In 1784, Virginia relinquished possession of Illinois County to the federal government, which became the Illinois territory. (“A Short History” from Administrative Office of the Illinois Courts, D. Rolewick, p. 4-6).  On December 3, 1818, President James Monroe signed an act of Congress admitting Illinois as a state.  (Op cit., p. 8).
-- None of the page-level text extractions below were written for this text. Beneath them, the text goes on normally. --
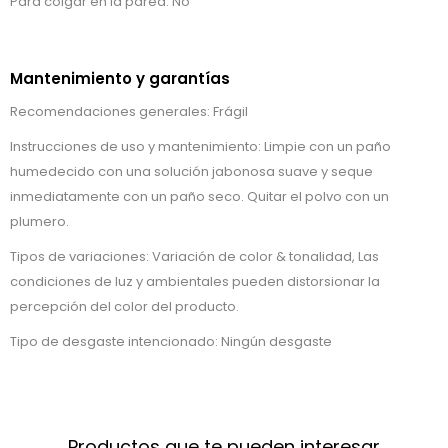
Para colgar en la pared: No
Mantenimiento y garantías
Recomendaciones generales: Frágil
Instrucciones de uso y mantenimiento: Limpie con un paño
humedecido con una solución jabonosa suave y seque
inmediatamente con un paño seco. Quitar el polvo con un
plumero.
Tipos de variaciones: Variación de color & tonalidad, Las
condiciones de luz y ambientales pueden distorsionar la
percepción del color del producto.
Tipo de desgaste intencionado: Ningún desgaste
Productos que te pueden interesar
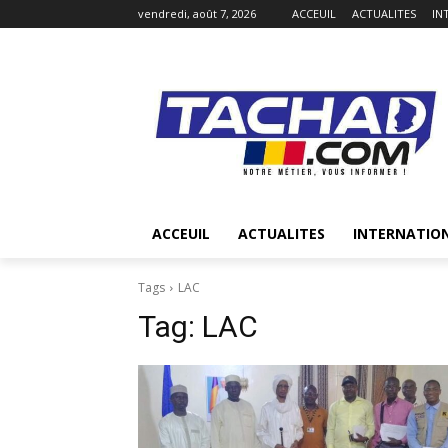
vendredi, août 7, 2026
ACCEUIL
ACTUALITES
IN
ACCEUIL
ACTUALITES
INTERNATIO
Tags
LAC
Tag:
LAC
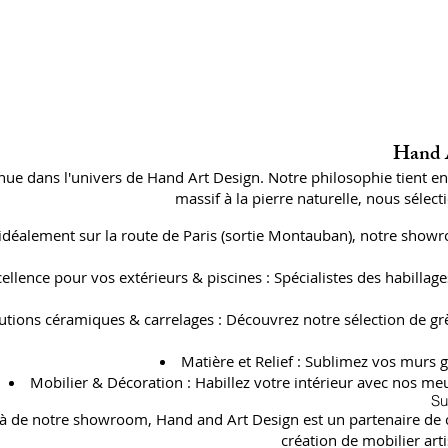
Hand A
ue dans l'univers de Hand Art Design. Notre philosophie tient e
massif à la pierre naturelle, nous séle
 idéalement sur la route de Paris (sortie Montauban), notre showr
cellence pour vos extérieurs & piscines : Spécialistes des habil
utions céramiques & carrelages : Découvrez notre sélection de gr
Matière et Relief : Sublimez vos murs g
Mobilier & Décoration : Habillez votre intérieur avec nos meu
Su
à de notre showroom, Hand and Art Design est un partenaire de con
création de mobilier art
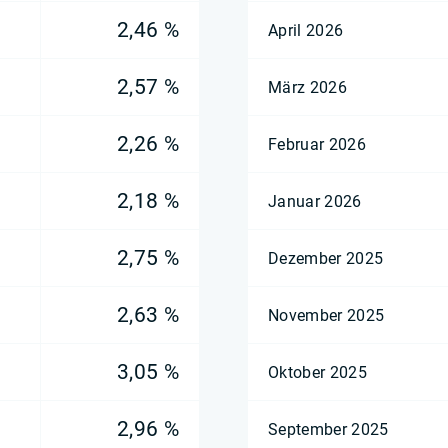
2,46 %
April 2026
2,57 %
März 2026
2,26 %
Februar 2026
2,18 %
Januar 2026
2,75 %
Dezember 2025
2,63 %
November 2025
3,05 %
Oktober 2025
2,96 %
September 2025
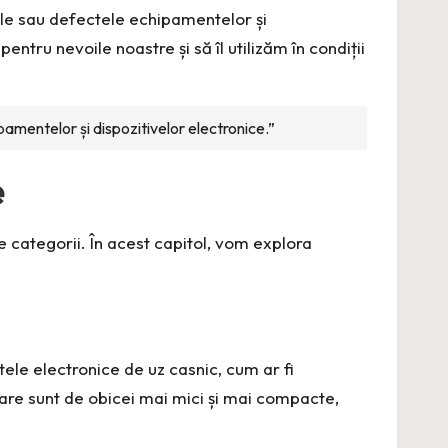
nele sau defectele echipamentelor și
ntru nevoile noastre și să îl utilizăm în condiții
pamentelor și dispozitivelor electronice.”
e
te categorii. În acest capitol, vom explora
ele electronice de uz casnic, cum ar fi
oare sunt de obicei mai mici și mai compacte,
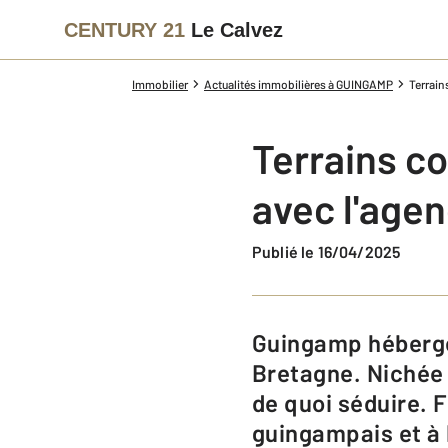
CENTURY 21
Le Calvez
Immobilier
Actualités immobilières à GUINGAMP
Terrain
Terrains co
avec l'age
Publié le 16/04/2025
Guingamp héberge 6 895 habitants dans les Côtes-d’Armor en région
Bretagne. Nichée 
de quoi séduire. 
guingampais et à 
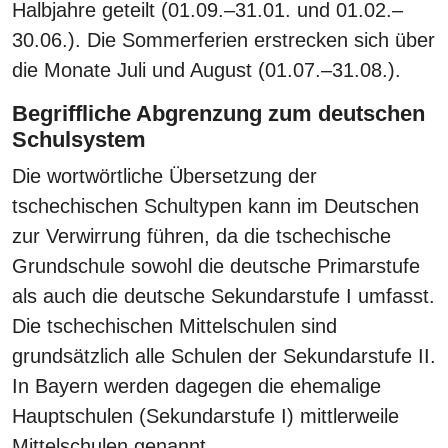
Halbjahre geteilt (01.09.–31.01. und 01.02.–
30.06.). Die Sommerferien erstrecken sich über
die Monate Juli und August (01.07.–31.08.).
Begriffliche Abgrenzung zum deutschen
Schulsystem
Die wortwörtliche Übersetzung der
tschechischen Schultypen kann im Deutschen
zur Verwirrung führen, da die tschechische
Grundschule sowohl die deutsche Primarstufe
als auch die deutsche Sekundarstufe I umfasst.
Die tschechischen Mittelschulen sind
grundsätzlich alle Schulen der Sekundarstufe II.
In Bayern werden dagegen die ehemalige
Hauptschulen (Sekundarstufe I) mittlerweile
Mittelschulen genannt.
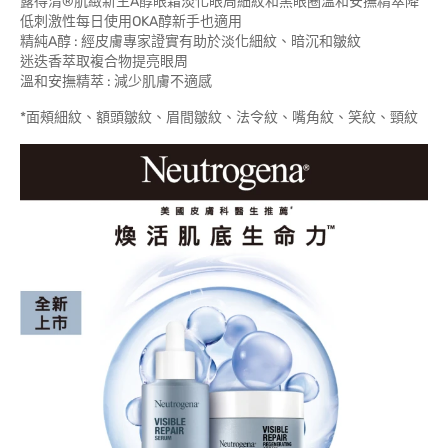
露得清®肌緻新生A醇眼霜淡化眼周細紋和黑眼圈溫和安撫精萃降
低刺激性每日使用OKA醇新手也適用
精純A醇 : 經皮膚專家證實有助於淡化細紋、暗沉和皺紋
迷迭香萃取複合物提亮眼周
溫和安撫精萃 : 減少肌膚不適感
*面頰細紋、額頭皺紋、眉間皺紋、法令紋、嘴角紋、笑紋、頸紋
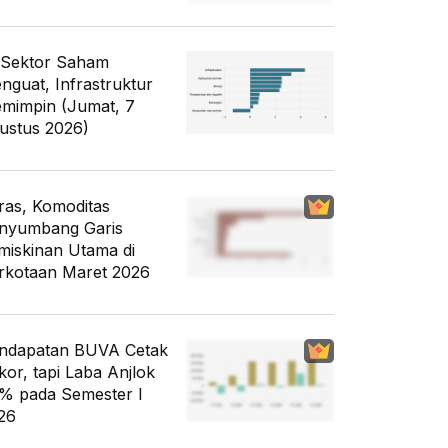
 Sektor Saham
nguat, Infrastruktur
mimpin (Jumat, 7
ustus 2026)
ras, Komoditas
nyumbang Garis
miskinan Utama di
rkotaan Maret 2026
ndapatan BUVA Cetak
kor, tapi Laba Anjlok
% pada Semester I
26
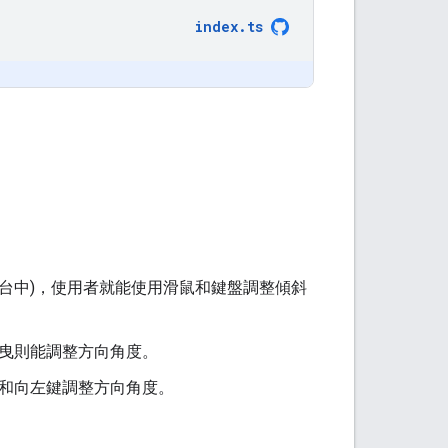
index
.
ts
d 控制台中)，使用者就能使用滑鼠和鍵盤調整傾斜
右拖曳則能調整方向角度。
右鍵和向左鍵調整方向角度。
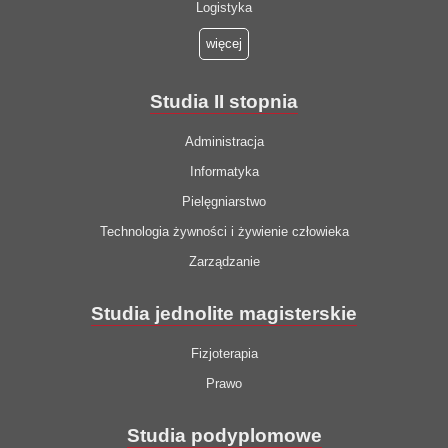
Logistyka
więcej
Studia II stopnia
Administracja
Informatyka
Pielęgniarstwo
Technologia żywności i żywienie człowieka
Zarządzanie
Studia jednolite magisterskie
Fizjoterapia
Prawo
Studia podyplomowe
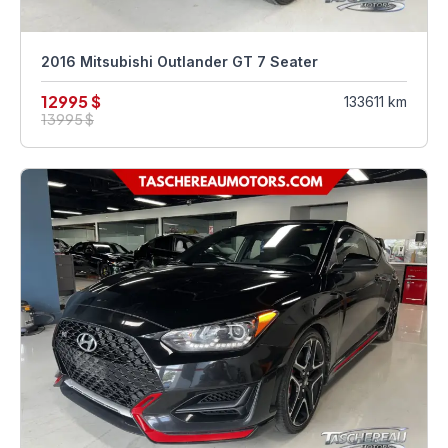
2016 Mitsubishi Outlander GT 7 Seater
12995 $
133611 km
13995 $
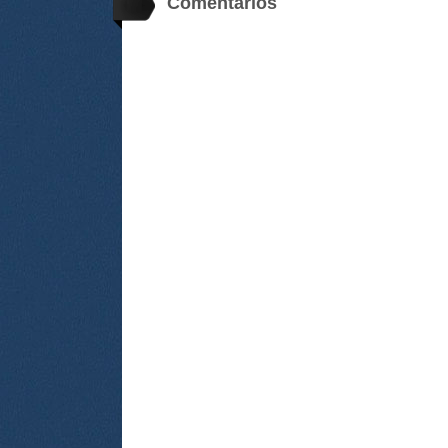
Comentarios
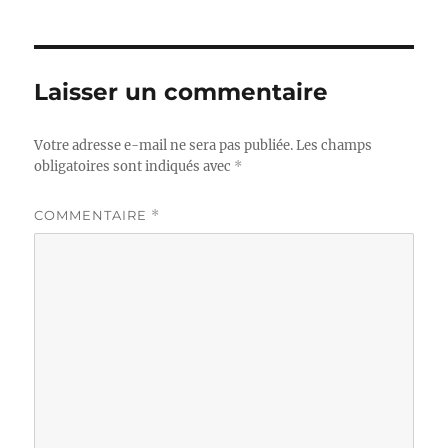
Laisser un commentaire
Votre adresse e-mail ne sera pas publiée.
Les champs
obligatoires sont indiqués avec
*
COMMENTAIRE
*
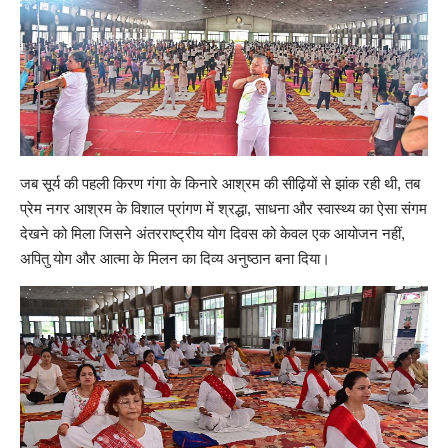
जब सूर्य की पहली किरण गंगा के किनारे आश्रम की सीढ़ियों से झांक रही थी, तब
प्रेम नगर आश्रम के विशाल प्रांगण में श्रद्धा, साधना और स्वास्थ्य का ऐसा संगम
देखने को मिला जिसने अंतरराष्ट्रीय योग दिवस को केवल एक आयोजन नहीं,
अपितु योग और आत्मा के मिलन का दिव्य अनुष्ठान बना दिया।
When the Illinois Constitution of 1818 took effect, of course, there were no “laws” on the books.  The very first bill passed by the General Assembly, therefore, adopted the laws of England as the laws of the new state of Illinois:

“That the common law of England, all Statutes or acts of the British Parliament made in aid of the common law, prior to the fourth year of the reign of King James the first . . . which are of a general nature and not local to that Kingdom, shall be the rule of decision and shall be considered as of full force, until repealed by Legislative authority.”


The mention of the common law “prior to the fourth year of the reign of King James” needs explanation.  The reign of King James I began in 1603, and the first settlement in the American colonies, named “Jamestown” as a homage to the King, occurred in 1607.  The reference to “the fourth year of the reign of King James” relates to the first permanent English settlement in American colonies.  (E.g., J. Benson, “Reception of the Common Law in Missouri,” 67 Missouri Law Rev. 595, 599 (2002).)

As Illinois grew, out of necessity, given the lack of uniformity and organizational problems of government, the state put forth three more Constitutions in 1848, 1870, and finally, 1970 (effective July 1, 1971).

In 1962, just prior to the current Constitution, Cook County alone had 208 different courts with overlapping jurisdiction, including state, county, Chicago, village, town, municipal, justice of the peace and police magistrate courts.  (“A Short History,” supra, p. 19).

The 1970 Constitution ushered in the concept of “home rule.”  By instituting home rule, local governing bodies were given wide authority to exercise power.  (Handbook of Illinois Government, 1985, p. 86).

Illinois now leads the nation with some 9,000 duplicative units of government, although larger states function with far less.  Florida, as an example, has 170% the population of Illinois, but only 15% of the units of government.  (Sources: Chi. Trib. Editorial, §1, p. 11, 06.25.2021; Google state populations).

As you enjoy the July 4th Holiday, remember the 50th Anniversary of Illinois’ current Constitution.